#### [Bloc de texte]

--------------------------------------------------

Rapport annuel de la présidence 1889-1890

Emile RIVOIRE, président
30 octobre 1890

 

Mesdames et Messieurs,

Le rapport qui vous a été lu l’année dernière, à pareille époque, vous a rendu compte des premiers travaux d’organisation intérieure de la Société Académique ; celui que nous avons l’honneur de vous présenter aujourd’hui vous renseignera sur la marche qu’elle a suivie pendant le second exercice de son existence commencé le premier octobre 1889. Cette marche doit être considérée comme normale et donne l’idée de ce que pourra faire notre Société, tant qu’elle sera limitée dans son action par la modicité de ses ressources.

Votre Comité s’est organisé en nommant M. Emile Rivoire, président, M. le professeur Jacques Reverdin vice-président, M. Barthélemy Bouvier, trésorier, et MM. Charles Patru et Arnold Vallette, secrétaires.

--------------------------------------------------

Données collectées
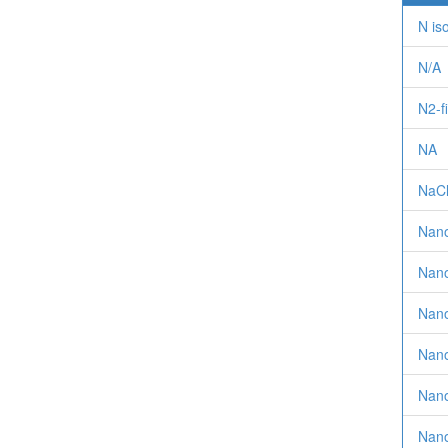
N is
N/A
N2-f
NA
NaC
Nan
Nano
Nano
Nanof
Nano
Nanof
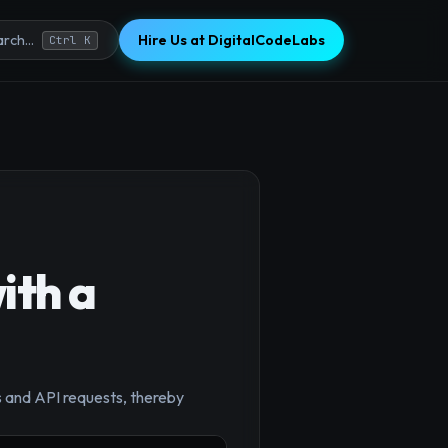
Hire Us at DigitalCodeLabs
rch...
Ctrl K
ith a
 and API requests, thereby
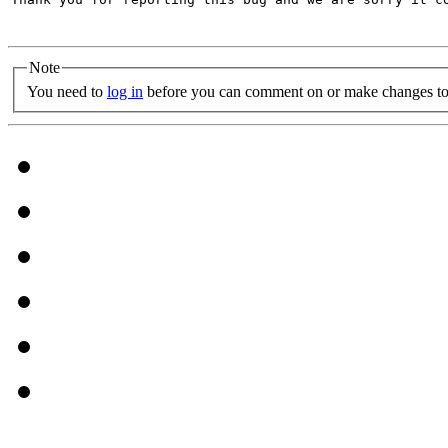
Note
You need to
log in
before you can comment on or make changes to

--------------------------------------------------

#### [Travail à faire]
[1] Recopiez fidèlement le passage du rapport de la présidence qui commence aux mots « Rapport annuel de » et s'arrête après « de ses ressources. ».
[2] Répondez aux questions suivantes à partir du rapport de la présidence.
(a) À quelle date a commencé le second exercice de la Société Académique ?
(b) Par quoi l'action de la Société est-elle limitée ?
(c) Qui le Comité a-t-il nommé trésorier ?

#### [Réponses attendues]
[1]
Rapport annuel de la présidence 1889-1890

Emile RIVOIRE, président
30 octobre 1890

 

Mesdames et Messieurs,

Le rapport qui vous a été lu l’année dernière, à pareille époque, vous a rendu compte des premiers travaux d’organisation intérieure de la Société Académique ; celui que nous avons l’honneur de vous présenter aujourd’hui vous renseignera sur la marche qu’elle a suivie pendant le second exercice de son existence commencé le premier octobre 1889. Cette marche doit être considérée comme normale et donne l’idée de ce que pourra faire notre Société, tant qu’elle sera limitée dans son action par la modicité de ses ressources.

[2]
(a) Le premier octobre 1889.
(b) Par la modicité de ses ressources.
(c) M. Barthélemy Bouvier.